It’s finally over. After getting convicted in federal court in November, now-former Councilman Bobby Henon has resigned from City Council, after collecting a few extra paychecks courtesy of the public. That particular saga, aside from the question of whether Henon will keep or lose his pension, has ended.
A bigger problem, however, remains: The unbothered attitude that local politicians have about cavorting with disgraced councilmembers. Before Henon resigned from City Council, most other councilmembers didn’t mind keeping him around. Nor did Mayor Kenney.
The mayor’s statement after Henon’s resignation was like he wanted to say the right things without upsetting Henon. “As I’ve said before, I’ve always believed that Councilmember Henon would do what he feels is right for his constituents, for the people of Philadelphia, and for the entire city,” Kenney said. “While he must now face the consequences of his past decisions, it is important to evaluate the entirety of a person’s contributions to public service throughout their whole career.”
Contra Kenney, a federally convicted politician does not deserve the privilege of doing “what he feels is right” for the city of Philadelphia.

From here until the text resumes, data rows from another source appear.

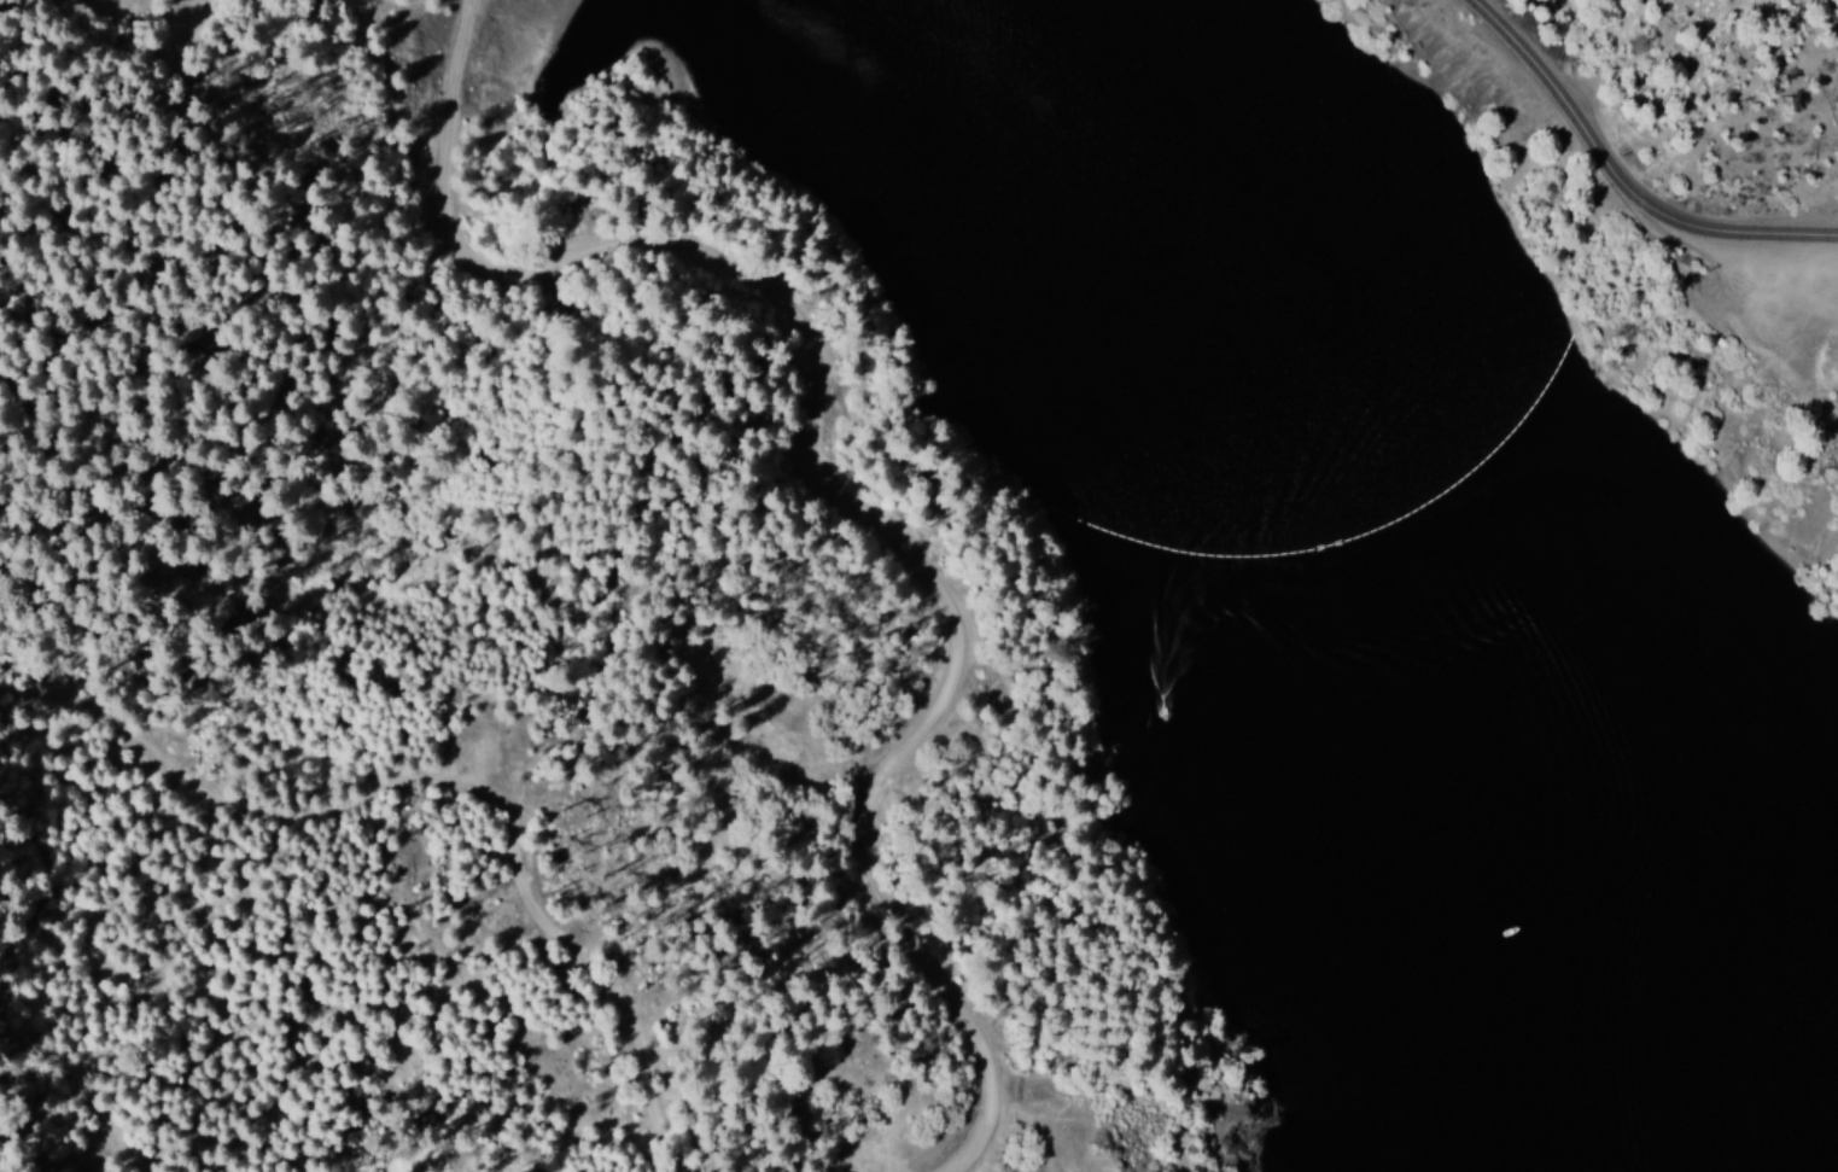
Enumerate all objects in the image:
dam: (501, 66)
road: (1642, 148)
river: (1219, 156)
road: (870, 467)
river: (1412, 561)
river: (1568, 987)

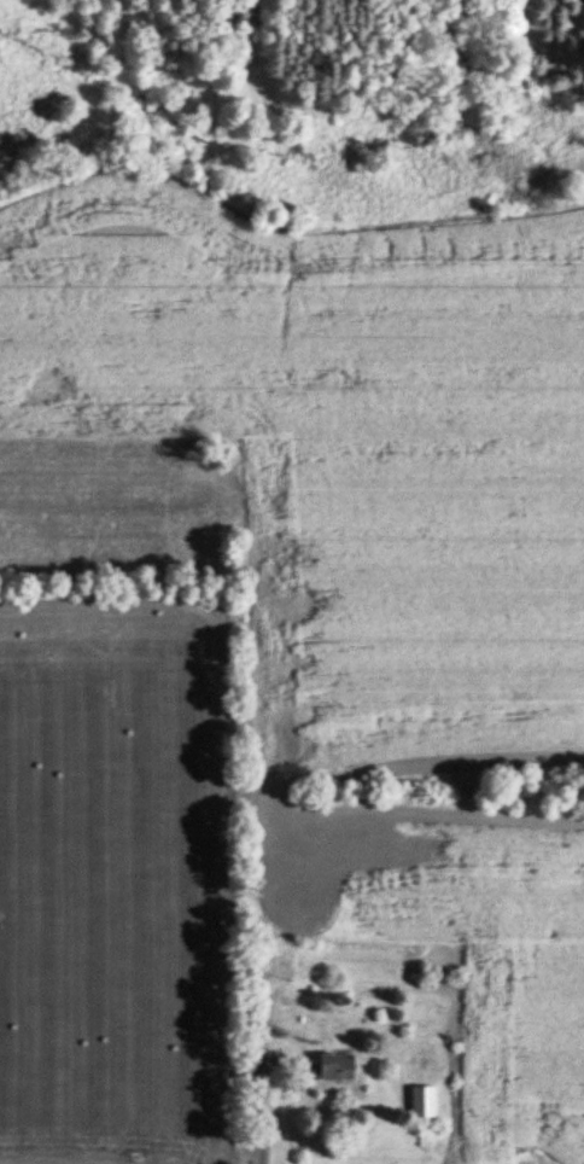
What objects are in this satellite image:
crop: (319, 449)
crop: (108, 883)
crop: (460, 933)
building: (338, 1067)
building: (424, 1102)
road: (263, 1124)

What utter nonsense. Henon should’ve been thrown out of City Council the day after his conviction. That he’s been able to stay on Council reminds us that the status quo in local politics sees the public as a nuisance to be tolerated rather than a citizenry to be respected.

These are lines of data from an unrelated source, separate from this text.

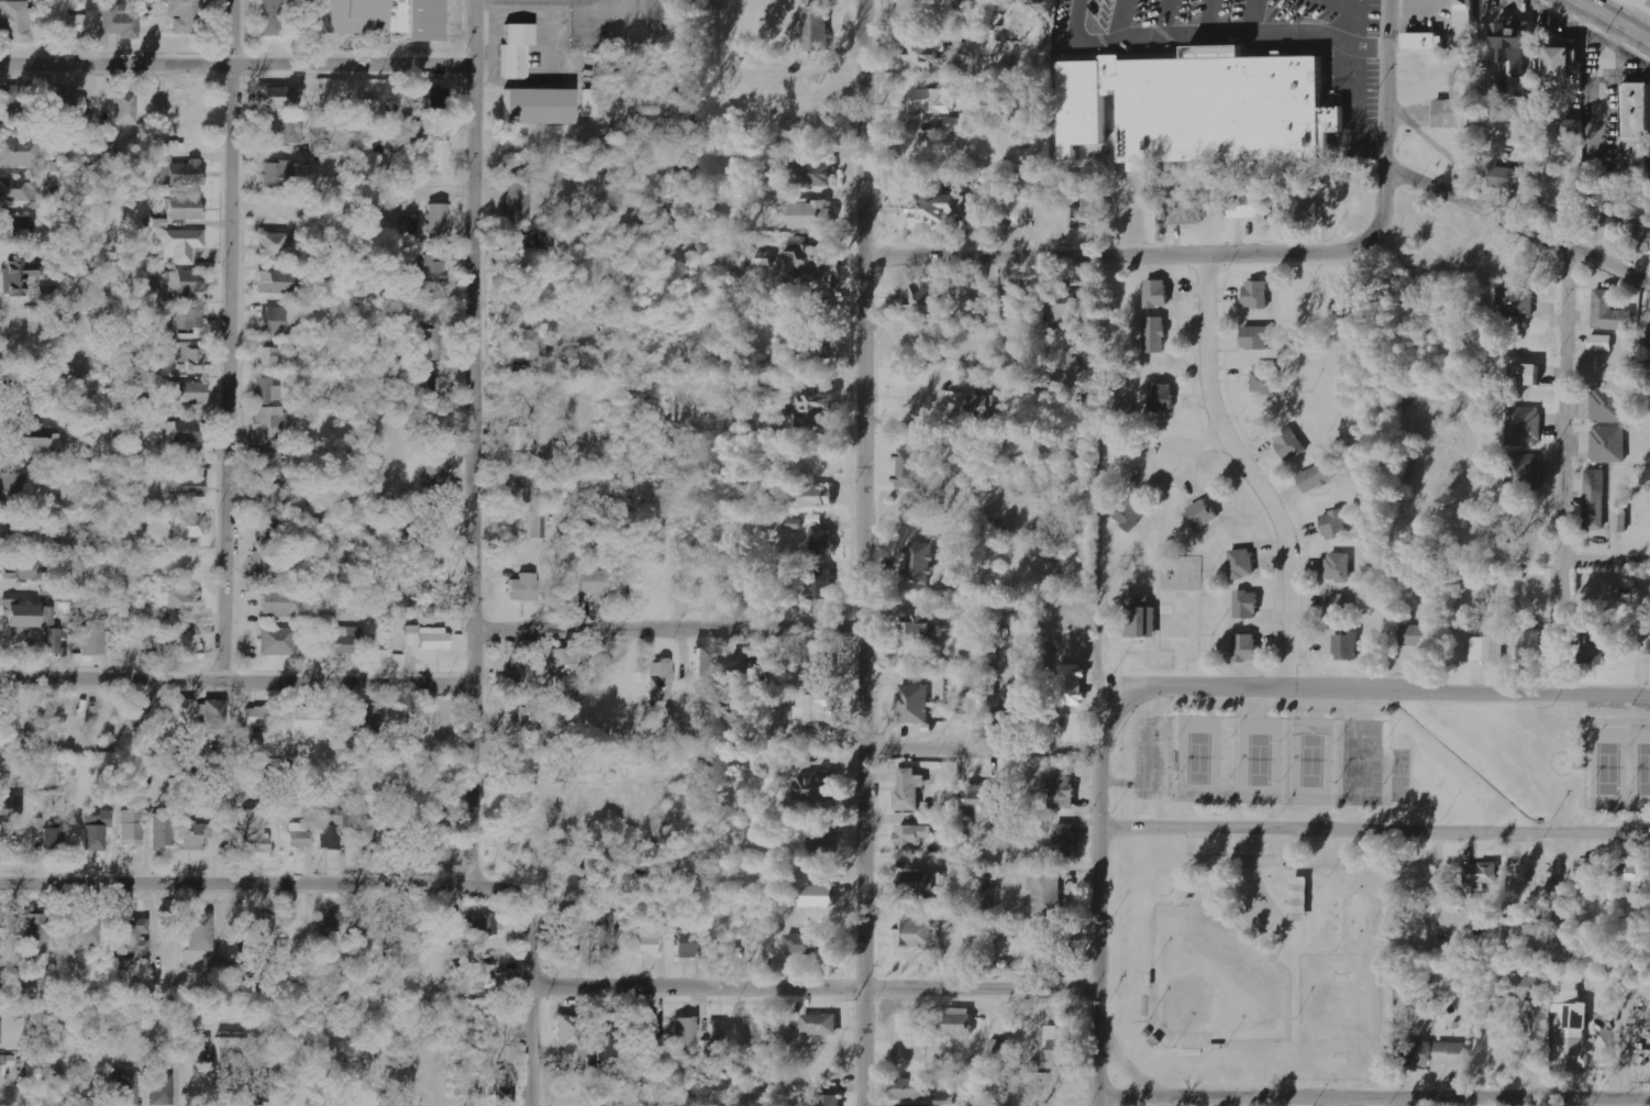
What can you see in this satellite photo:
building: (184, 15)
road: (1251, 17)
building: (271, 18)
building: (386, 18)
road: (1074, 18)
road: (1616, 20)
building: (16, 22)
building: (120, 23)
building: (81, 25)
building: (816, 29)
road: (1230, 35)
building: (1425, 41)
building: (1514, 46)
building: (927, 48)
building: (516, 52)
building: (1565, 63)
road: (238, 65)
building: (971, 65)
building: (277, 98)
building: (429, 98)
building: (931, 100)
building: (591, 104)
building: (1201, 104)
building: (69, 105)
building: (1456, 105)
building: (11, 106)
building: (540, 107)
building: (371, 109)
building: (124, 110)
building: (1574, 127)
building: (1636, 127)
road: (1388, 128)
building: (281, 135)
building: (433, 159)
building: (176, 170)
building: (278, 174)
building: (813, 174)
building: (1510, 178)
building: (18, 190)
building: (772, 196)
building: (521, 198)
building: (186, 208)
building: (1251, 208)
building: (1189, 211)
building: (1300, 211)
building: (944, 212)
building: (813, 215)
building: (1017, 216)
building: (438, 223)
road: (1519, 224)
building: (1612, 227)
building: (16, 230)
building: (1642, 238)
building: (183, 245)
building: (276, 246)
road: (1113, 253)
building: (532, 261)
building: (810, 261)
building: (431, 269)
building: (20, 278)
building: (189, 282)
building: (276, 282)
building: (48, 291)
building: (1157, 293)
building: (1257, 294)
building: (931, 295)
building: (1016, 297)
building: (1517, 302)
building: (1062, 307)
building: (1610, 313)
building: (273, 322)
building: (190, 324)
building: (1156, 334)
building: (427, 337)
building: (1257, 337)
road: (236, 340)
building: (1602, 343)
building: (808, 348)
building: (532, 349)
building: (189, 355)
building: (267, 358)
building: (1076, 360)
building: (1645, 371)
building: (1527, 373)
building: (1266, 378)
building: (425, 383)
building: (267, 392)
building: (187, 394)
building: (1163, 396)
building: (980, 403)
building: (1608, 404)
building: (147, 407)
building: (817, 409)
building: (269, 424)
building: (1524, 426)
building: (186, 432)
building: (39, 440)
road: (474, 440)
building: (519, 440)
building: (1290, 444)
building: (1609, 444)
road: (1259, 464)
building: (270, 465)
road: (1563, 467)
building: (1523, 473)
building: (1318, 476)
building: (190, 481)
building: (518, 489)
building: (13, 490)
building: (819, 496)
building: (278, 497)
building: (1596, 499)
building: (1132, 514)
building: (1201, 514)
building: (1622, 520)
building: (1335, 524)
building: (537, 525)
building: (190, 526)
building: (17, 534)
building: (823, 541)
road: (864, 552)
road: (1606, 556)
building: (264, 562)
building: (1242, 563)
building: (1339, 567)
building: (26, 569)
building: (594, 582)
building: (823, 583)
building: (524, 588)
building: (184, 602)
building: (278, 603)
building: (1247, 604)
building: (1341, 608)
building: (30, 616)
building: (1140, 617)
building: (920, 627)
road: (668, 632)
building: (1419, 635)
building: (412, 636)
building: (93, 638)
building: (435, 639)
building: (342, 640)
building: (53, 641)
building: (276, 641)
building: (188, 643)
building: (1595, 643)
building: (1649, 644)
building: (1347, 646)
building: (1246, 647)
building: (1488, 647)
building: (1531, 647)
building: (564, 656)
building: (706, 666)
building: (748, 666)
building: (523, 672)
building: (819, 673)
road: (236, 680)
building: (659, 683)
road: (1421, 685)
building: (913, 704)
building: (1015, 706)
building: (140, 708)
building: (809, 708)
building: (969, 710)
building: (213, 714)
building: (258, 717)
building: (518, 717)
building: (181, 718)
building: (365, 718)
building: (304, 722)
road: (980, 748)
park: (1197, 756)
park: (1258, 757)
park: (1309, 759)
park: (1360, 760)
park: (1605, 766)
park: (1639, 769)
building: (1059, 786)
building: (820, 787)
building: (909, 789)
building: (11, 809)
road: (1374, 825)
building: (131, 828)
building: (96, 831)
building: (162, 831)
building: (255, 832)
building: (912, 834)
building: (196, 835)
building: (300, 835)
building: (366, 835)
building: (331, 838)
building: (1065, 839)
building: (822, 842)
building: (10, 847)
parking lot: (1237, 847)
building: (440, 850)
park: (1317, 860)
road: (1098, 862)
building: (1481, 874)
building: (1588, 877)
building: (1635, 877)
road: (234, 881)
building: (923, 884)
building: (1046, 893)
building: (819, 896)
building: (1297, 896)
park: (1354, 914)
building: (482, 927)
building: (88, 930)
building: (266, 930)
building: (339, 931)
building: (35, 933)
building: (568, 933)
building: (608, 933)
building: (919, 934)
building: (134, 938)
building: (199, 940)
building: (647, 941)
building: (804, 944)
building: (686, 945)
building: (726, 945)
building: (1057, 950)
road: (528, 972)
building: (482, 976)
park: (1212, 981)
building: (1520, 987)
road: (812, 988)
park: (1339, 1018)
building: (959, 1021)
building: (1538, 1021)
building: (1571, 1021)
building: (820, 1024)
building: (647, 1032)
building: (759, 1032)
building: (685, 1034)
building: (722, 1034)
building: (570, 1037)
building: (605, 1044)
building: (1060, 1048)
building: (198, 1050)
building: (230, 1050)
building: (1419, 1053)
building: (1451, 1053)
building: (5, 1064)
building: (33, 1074)
building: (127, 1086)
building: (161, 1087)
building: (259, 1087)
building: (503, 1087)
building: (912, 1089)
road: (1373, 1096)
building: (830, 1100)
road: (1479, 1100)
park: (1182, 1103)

Let’s not single out Kenney, though. That would be rude. Other elected officials haven’t been shy about joining the convicted Henon in public, though they aren’t enthusiastic about defending it.
Councilmember Katherine Gilmore Richardson, for example, sent a media advisory that she joined local union representatives on January 19 to announce her second annual Apprenticeship Guidebook, which gives information to workers interested in the skilled trades. A handful of unions were there, along with State Representative Joe Hohenstein, Council President Darrell Clarke—and Bobby Henon. Never miss a photo op, one supposes.
It doesn’t seem exactly appropriate, though, for city and state officials to share a stage with Henon. It doesn’t express much of a concern for local corruption. Nor does it show wise governance. How, inquiring minds might wonder, do Richardson, Clarke, and Hohenstein justify appearing with Henon? Did they raise any concerns about Henon being there?
That’s hard to say. Not because no one asked, but because Richardson, Clarke, and Hohenstein all declined to respond to an inquiry from Philadelphia Weekly. The public doesn’t deserve a response, and probably shouldn’t ask such impolite questions.
So let this be a lesson, and one to bear in mind as Councilman Kenyatta Johnson’s federal trial starts next month. A not-so-powerless contingent in City Hall isn’t bothered by federal convictions. They are content to continue as they see fit. Don’t expect a push for clean governance. Don’t expect transformative action on the murder crisis, carjackings, or the indignities of petty crime. Don’t expect much of an effort to expand housing if it means losing a few parking spaces. City Hall has its priorities. And it’s not terribly concerned if you don’t like it.